> _Work order_
Return each line of the material below exactly. Begin at the first and end on the line with "the state to understand how this wonky".

> _Information provided_
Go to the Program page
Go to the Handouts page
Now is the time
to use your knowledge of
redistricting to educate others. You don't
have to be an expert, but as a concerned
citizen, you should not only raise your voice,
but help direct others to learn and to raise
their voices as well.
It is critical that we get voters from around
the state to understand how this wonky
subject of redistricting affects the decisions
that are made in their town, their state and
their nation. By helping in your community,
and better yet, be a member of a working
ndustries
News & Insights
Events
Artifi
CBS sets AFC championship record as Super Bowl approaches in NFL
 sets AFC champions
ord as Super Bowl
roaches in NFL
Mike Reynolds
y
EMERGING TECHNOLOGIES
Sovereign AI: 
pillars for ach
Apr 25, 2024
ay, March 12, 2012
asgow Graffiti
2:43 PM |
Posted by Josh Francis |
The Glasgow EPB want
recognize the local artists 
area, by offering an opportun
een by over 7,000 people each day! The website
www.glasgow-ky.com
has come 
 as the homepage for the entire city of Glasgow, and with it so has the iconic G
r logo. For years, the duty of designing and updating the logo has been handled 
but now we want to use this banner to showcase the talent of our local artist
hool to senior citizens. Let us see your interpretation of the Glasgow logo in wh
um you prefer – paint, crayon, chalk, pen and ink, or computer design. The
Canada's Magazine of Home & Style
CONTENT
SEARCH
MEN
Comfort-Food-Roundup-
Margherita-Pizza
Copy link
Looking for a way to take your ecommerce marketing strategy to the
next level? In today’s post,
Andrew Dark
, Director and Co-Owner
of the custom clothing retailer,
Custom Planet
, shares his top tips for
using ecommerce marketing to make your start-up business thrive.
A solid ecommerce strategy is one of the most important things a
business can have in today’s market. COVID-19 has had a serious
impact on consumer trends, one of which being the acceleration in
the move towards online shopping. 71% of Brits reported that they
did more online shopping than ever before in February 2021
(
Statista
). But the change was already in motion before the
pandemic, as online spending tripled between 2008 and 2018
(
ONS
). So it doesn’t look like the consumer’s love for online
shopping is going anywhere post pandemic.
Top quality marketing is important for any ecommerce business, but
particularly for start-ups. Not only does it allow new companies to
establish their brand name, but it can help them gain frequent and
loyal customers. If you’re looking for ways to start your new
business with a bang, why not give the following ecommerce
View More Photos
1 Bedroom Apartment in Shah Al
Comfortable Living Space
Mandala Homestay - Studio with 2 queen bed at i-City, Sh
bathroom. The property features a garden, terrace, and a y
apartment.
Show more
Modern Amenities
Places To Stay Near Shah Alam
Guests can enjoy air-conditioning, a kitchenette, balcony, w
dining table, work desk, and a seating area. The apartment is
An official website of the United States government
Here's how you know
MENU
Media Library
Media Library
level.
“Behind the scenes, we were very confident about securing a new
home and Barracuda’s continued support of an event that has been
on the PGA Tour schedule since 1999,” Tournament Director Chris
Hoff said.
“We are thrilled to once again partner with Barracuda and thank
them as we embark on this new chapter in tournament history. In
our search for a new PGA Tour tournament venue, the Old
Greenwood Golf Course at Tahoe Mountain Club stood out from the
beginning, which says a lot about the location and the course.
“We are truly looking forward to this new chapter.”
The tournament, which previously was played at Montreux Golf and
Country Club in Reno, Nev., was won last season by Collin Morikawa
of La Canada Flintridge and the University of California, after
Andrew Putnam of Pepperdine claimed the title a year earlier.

> _Solution to this problem_
Go to the Program page
Go to the Handouts page
Now is the time
to use your knowledge of
redistricting to educate others. You don't
have to be an expert, but as a concerned
citizen, you should not only raise your voice,
but help direct others to learn and to raise
their voices as well.
It is critical that we get voters from around
the state to understand how this wonky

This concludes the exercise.